WHAT THE EXERCISE ASKS :: With the images left out, print every entry that follows exactly.

GIVEN RECORDS ::
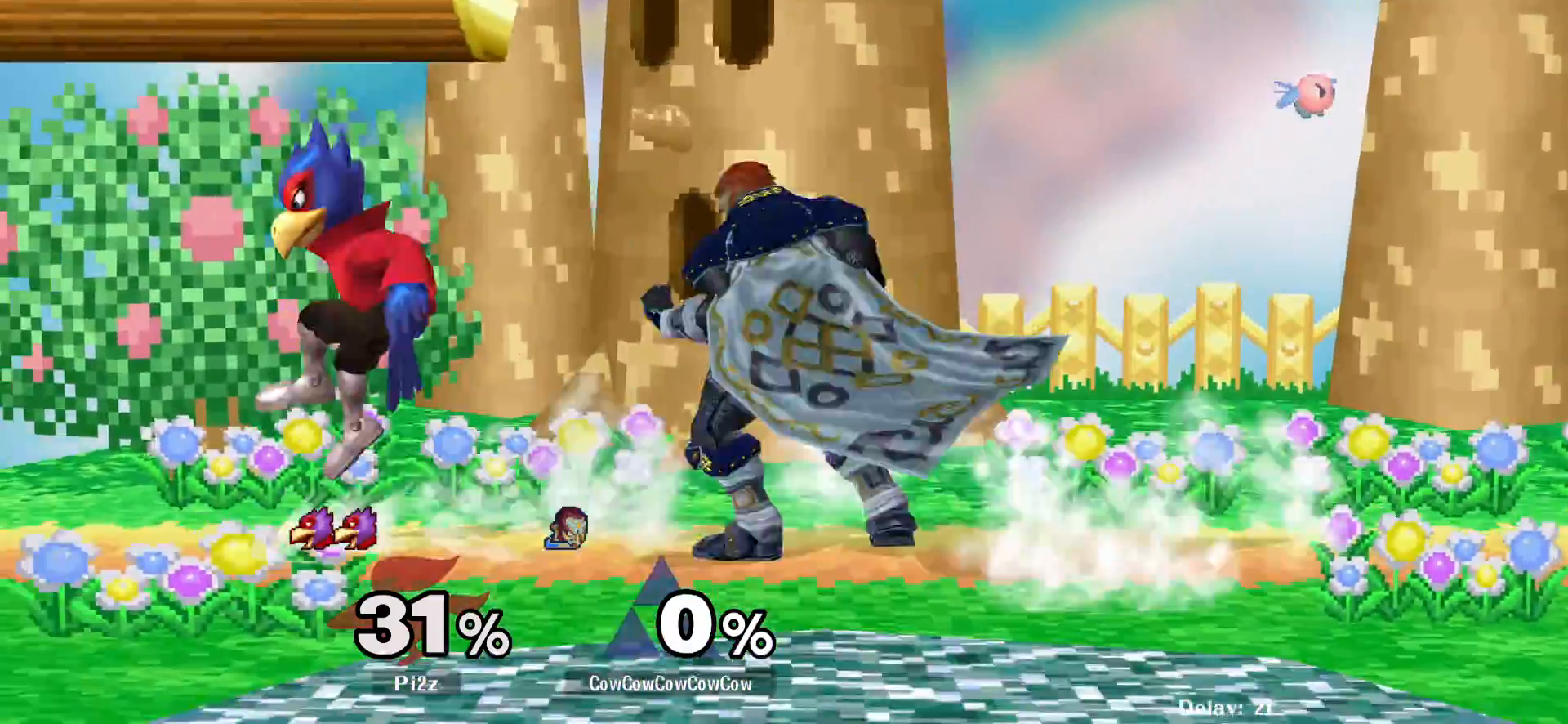
{"buttons": ["DPAD_RIGHT", "C_UP"], "events": [[83, "Y", "up"], [183, "DPAD_LEFT", "up"], [333, "DPAD_RIGHT", "down"], [500, "C_UP", "down"]]}
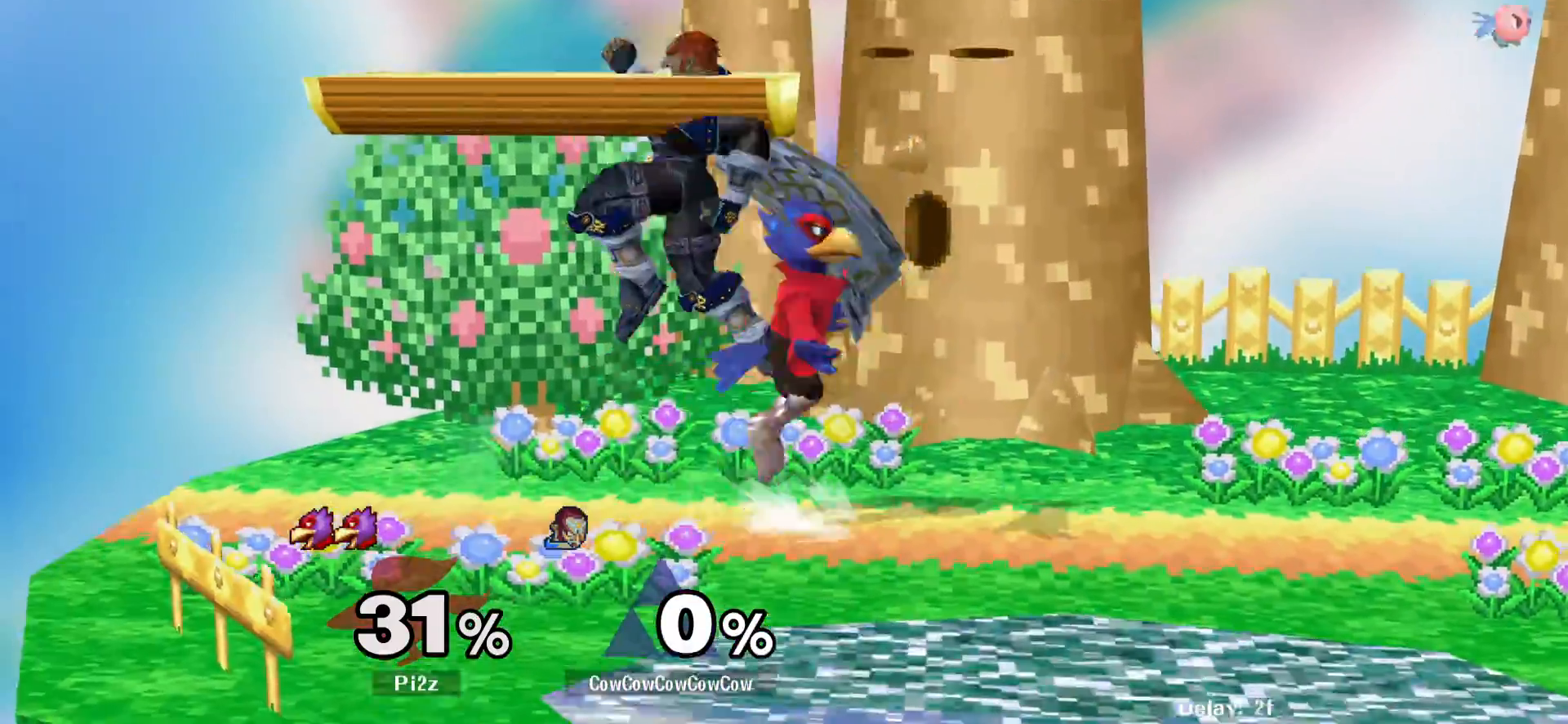
{"buttons": ["DPAD_RIGHT"], "events": [[83, "DPAD_DOWN", "down"], [150, "Z", "down"], [183, "C_UP", "up"], [233, "DPAD_DOWN", "up"], [250, "DPAD_RIGHT", "up"], [300, "Z", "up"], [467, "DPAD_RIGHT", "down"]]}
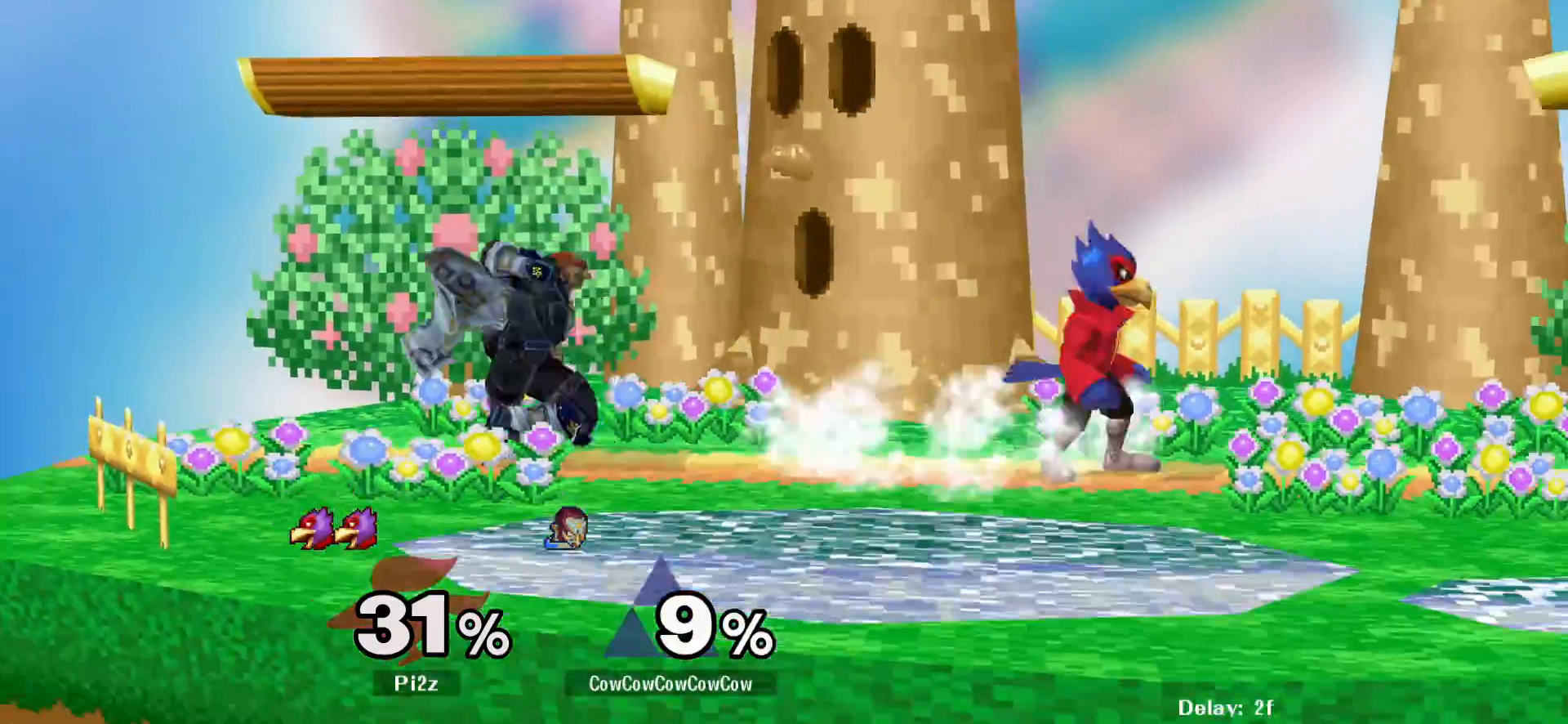
{"buttons": ["DPAD_RIGHT"], "events": [[350, "DPAD_DOWN", "down"], [383, "DPAD_RIGHT", "up"], [450, "DPAD_RIGHT", "down"], [467, "DPAD_DOWN", "up"]]}
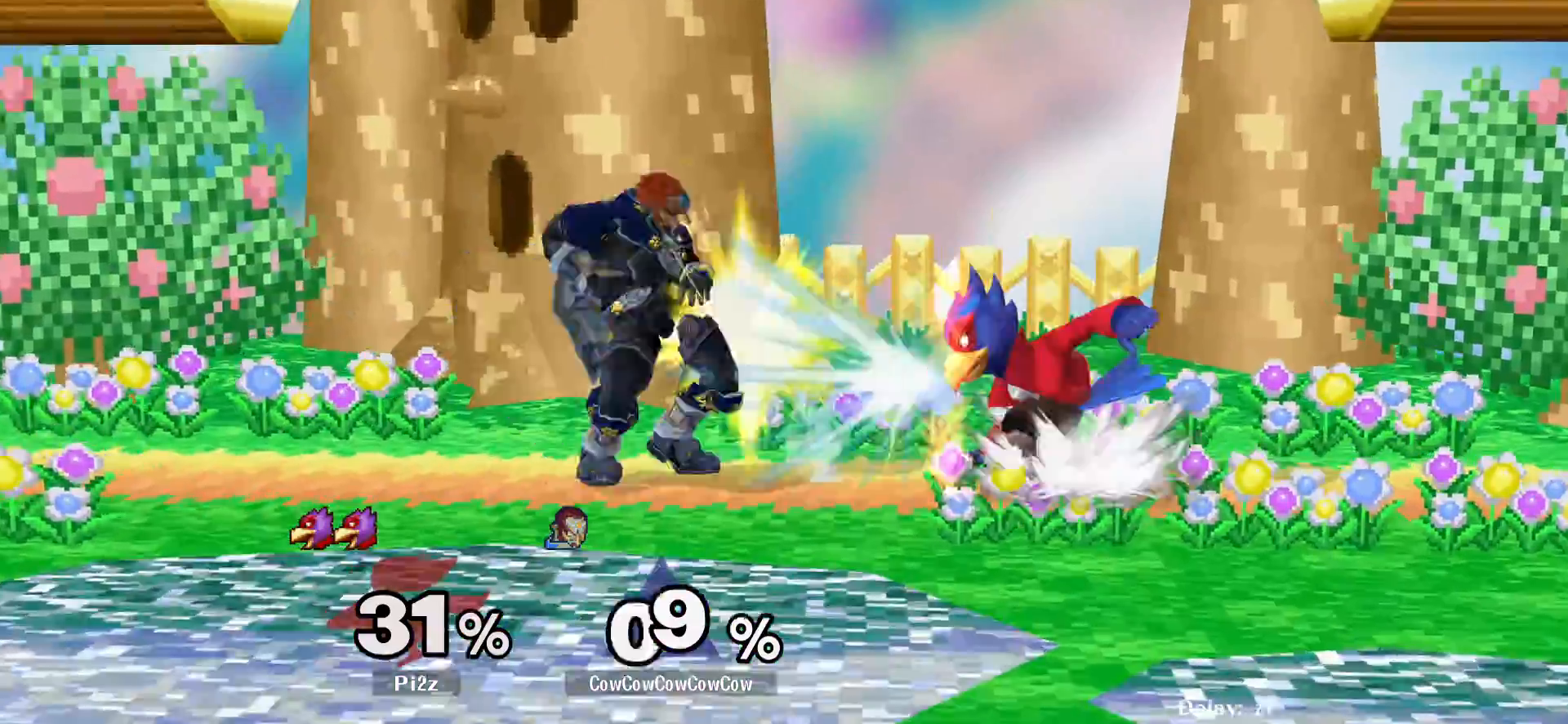
{"buttons": [], "events": [[33, "A", "down"], [67, "DPAD_RIGHT", "up"], [117, "A", "up"], [183, "A", "down"], [217, "A", "up"], [283, "A", "down"], [383, "A", "up"]]}
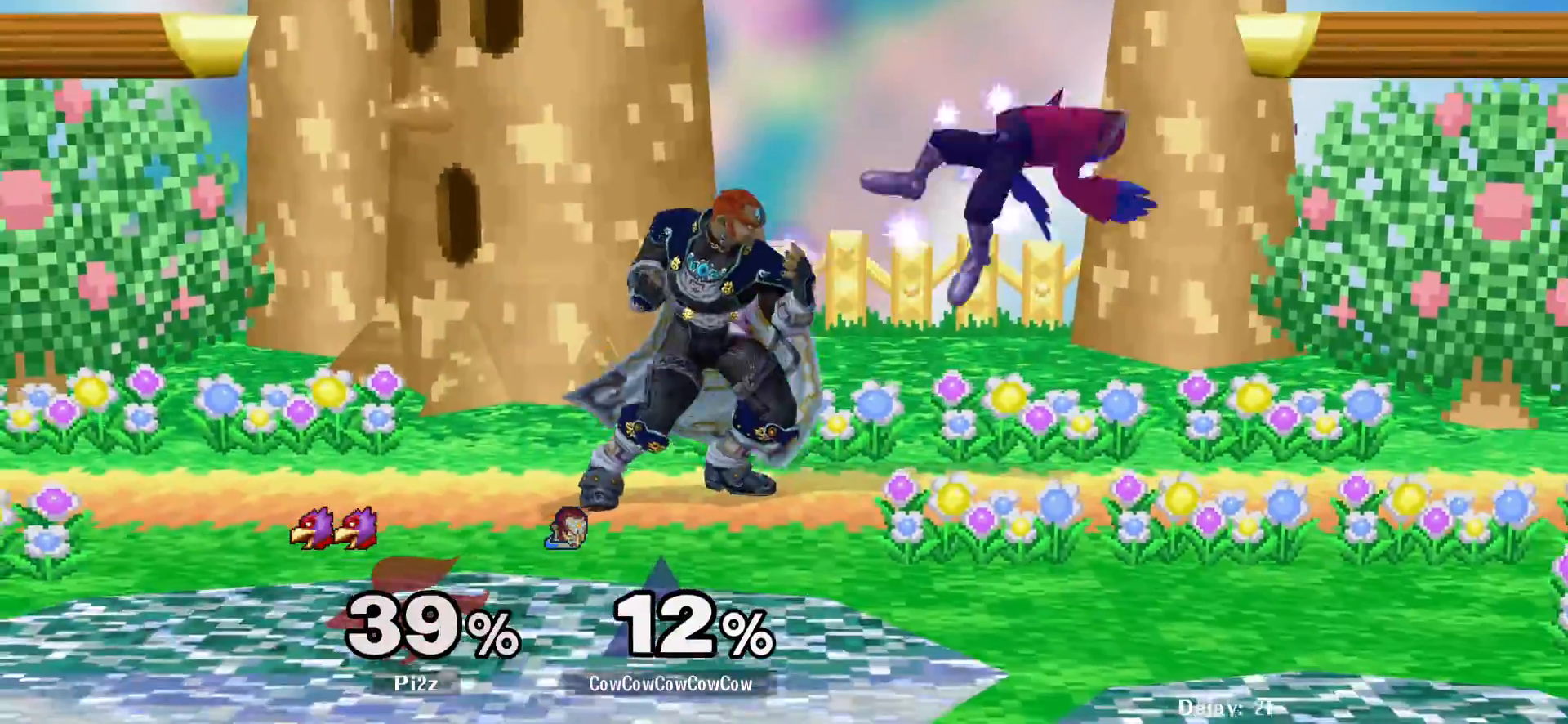
{"buttons": ["Z", "DPAD_RIGHT", "C_UP"], "events": [[100, "DPAD_RIGHT", "down"], [183, "Y", "down"], [233, "Y", "up"], [283, "C_UP", "down"], [400, "Z", "down"]]}
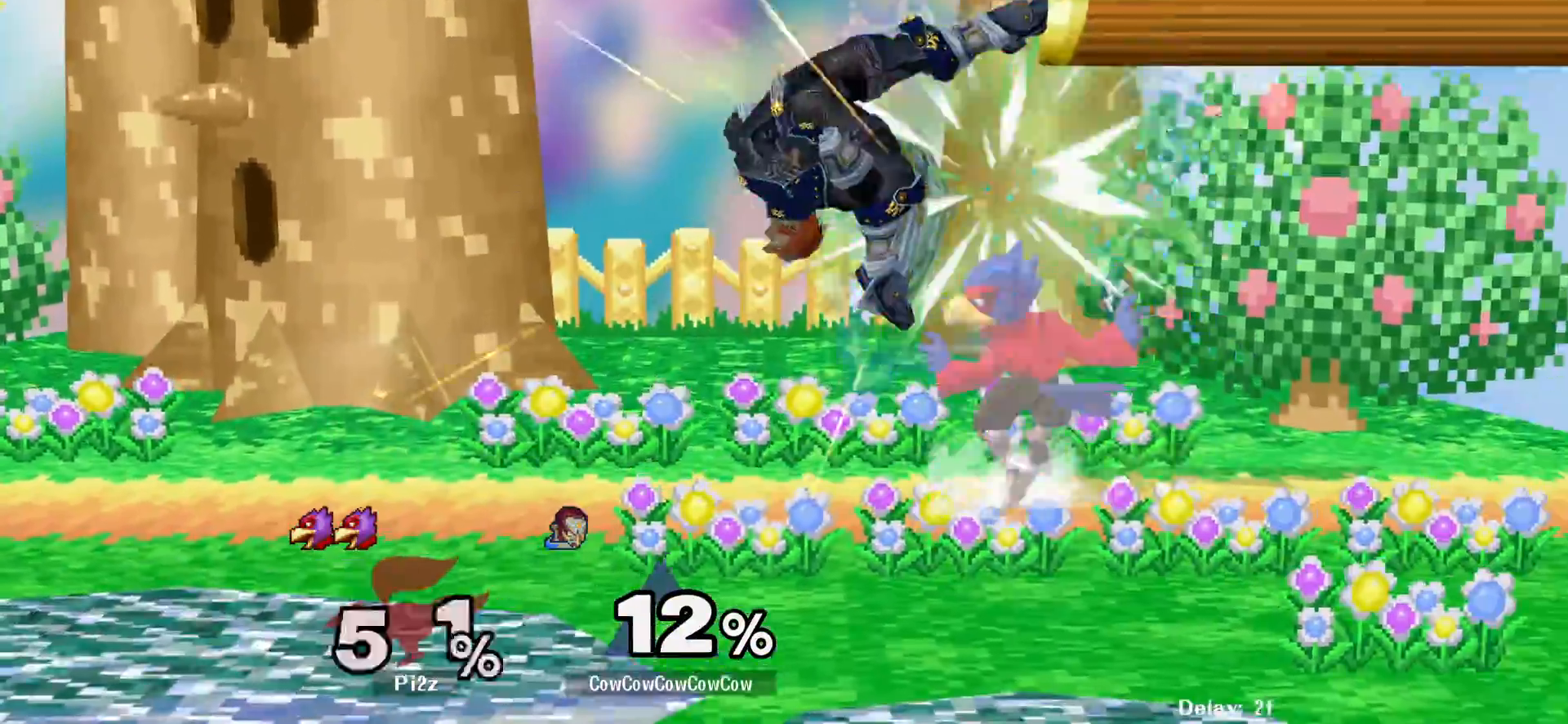
{"buttons": ["DPAD_RIGHT"], "events": [[33, "C_UP", "up"], [33, "Z", "up"], [150, "DPAD_DOWN", "down"], [300, "DPAD_DOWN", "up"], [317, "DPAD_RIGHT", "up"], [433, "DPAD_RIGHT", "down"]]}
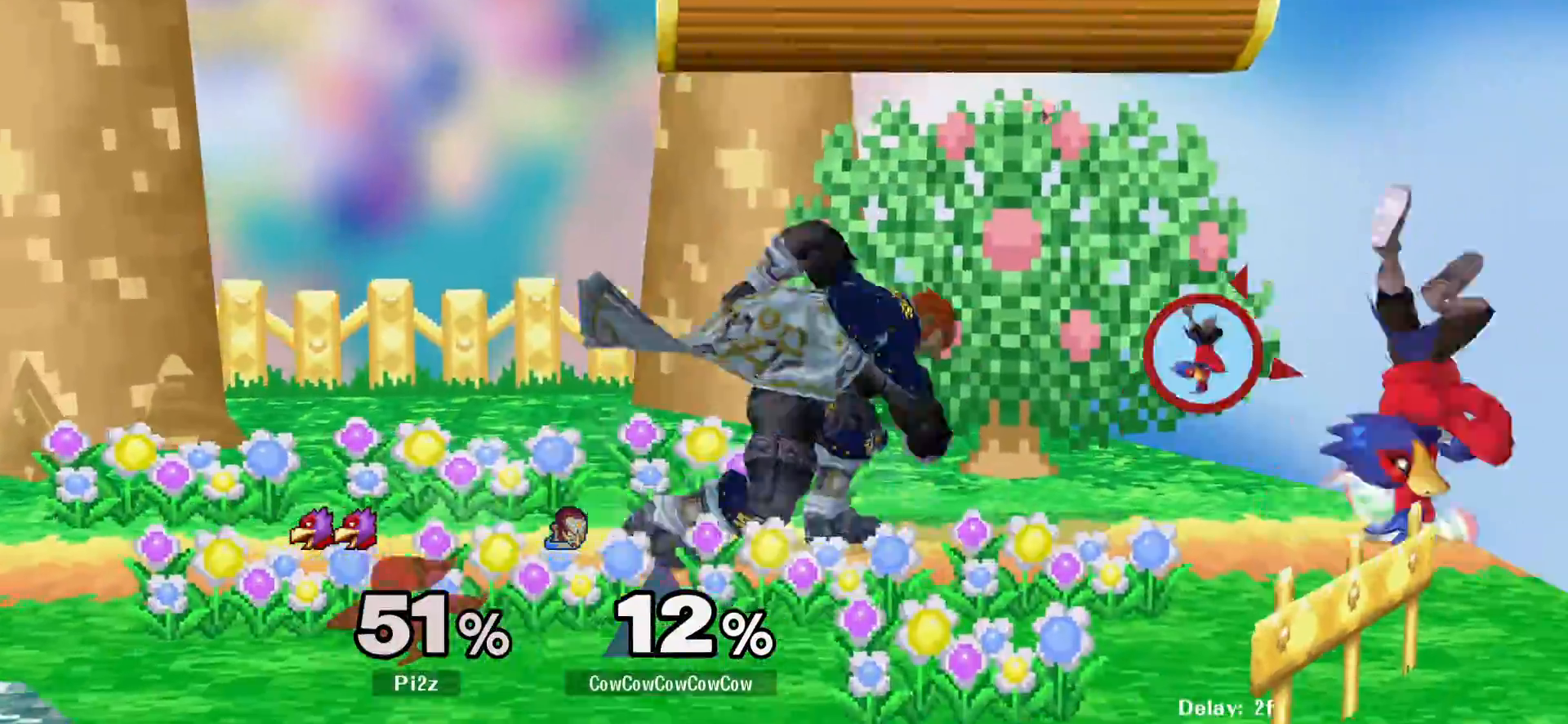
{"buttons": [], "events": [[33, "DPAD_RIGHT", "up"], [117, "DPAD_LEFT", "down"], [183, "Y", "down"], [217, "DPAD_LEFT", "up"], [250, "Y", "up"]]}
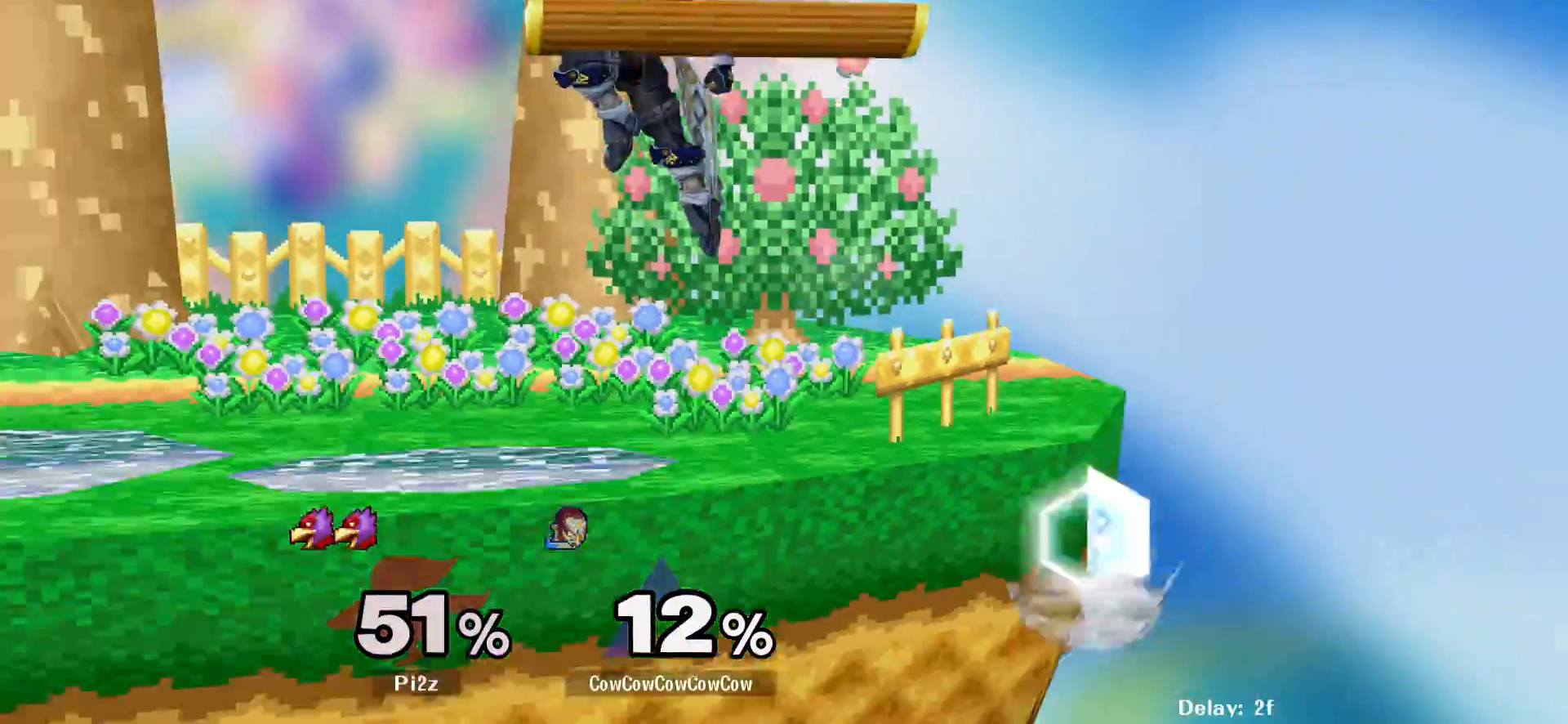
{"buttons": ["R1"], "events": [[67, "Y", "down"], [150, "DPAD_DOWN", "down"], [183, "R1", "down"], [267, "DPAD_DOWN", "up"], [300, "Y", "up"]]}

COMPLETED EXERCISE ::
{"buttons": ["DPAD_RIGHT", "C_UP"], "events": [[83, "Y", "up"], [183, "DPAD_LEFT", "up"], [333, "DPAD_RIGHT", "down"], [500, "C_UP", "down"]]}
{"buttons": ["DPAD_RIGHT"], "events": [[83, "DPAD_DOWN", "down"], [150, "Z", "down"], [183, "C_UP", "up"], [233, "DPAD_DOWN", "up"], [250, "DPAD_RIGHT", "up"], [300, "Z", "up"], [467, "DPAD_RIGHT", "down"]]}
{"buttons": ["DPAD_RIGHT"], "events": [[350, "DPAD_DOWN", "down"], [383, "DPAD_RIGHT", "up"], [450, "DPAD_RIGHT", "down"], [467, "DPAD_DOWN", "up"]]}
{"buttons": [], "events": [[33, "A", "down"], [67, "DPAD_RIGHT", "up"], [117, "A", "up"], [183, "A", "down"], [217, "A", "up"], [283, "A", "down"], [383, "A", "up"]]}
{"buttons": ["Z", "DPAD_RIGHT", "C_UP"], "events": [[100, "DPAD_RIGHT", "down"], [183, "Y", "down"], [233, "Y", "up"], [283, "C_UP", "down"], [400, "Z", "down"]]}
{"buttons": ["DPAD_RIGHT"], "events": [[33, "C_UP", "up"], [33, "Z", "up"], [150, "DPAD_DOWN", "down"], [300, "DPAD_DOWN", "up"], [317, "DPAD_RIGHT", "up"], [433, "DPAD_RIGHT", "down"]]}
{"buttons": [], "events": [[33, "DPAD_RIGHT", "up"], [117, "DPAD_LEFT", "down"], [183, "Y", "down"], [217, "DPAD_LEFT", "up"], [250, "Y", "up"]]}
{"buttons": ["R1"], "events": [[67, "Y", "down"], [150, "DPAD_DOWN", "down"], [183, "R1", "down"], [267, "DPAD_DOWN", "up"], [300, "Y", "up"]]}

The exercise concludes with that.